— Task details —
Please return the records below exactly as they stand.

— Supplied information —

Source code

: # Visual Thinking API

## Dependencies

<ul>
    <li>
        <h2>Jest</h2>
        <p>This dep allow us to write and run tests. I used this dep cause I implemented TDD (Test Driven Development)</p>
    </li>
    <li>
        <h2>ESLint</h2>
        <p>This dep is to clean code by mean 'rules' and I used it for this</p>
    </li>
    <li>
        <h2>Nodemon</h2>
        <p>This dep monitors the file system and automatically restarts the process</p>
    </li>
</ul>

— Completed exercise —
Source code

: # Visual Thinking API

## Dependencies

<ul>
    <li>
        <h2>Jest</h2>
        <p>This dep allow us to write and run tests. I used this dep cause I implemented TDD (Test Driven Development)</p>
    </li>
    <li>
        <h2>ESLint</h2>
        <p>This dep is to clean code by mean 'rules' and I used it for this</p>
    </li>
    <li>
        <h2>Nodemon</h2>
        <p>This dep monitors the file system and automatically restarts the process</p>
    </li>
</ul>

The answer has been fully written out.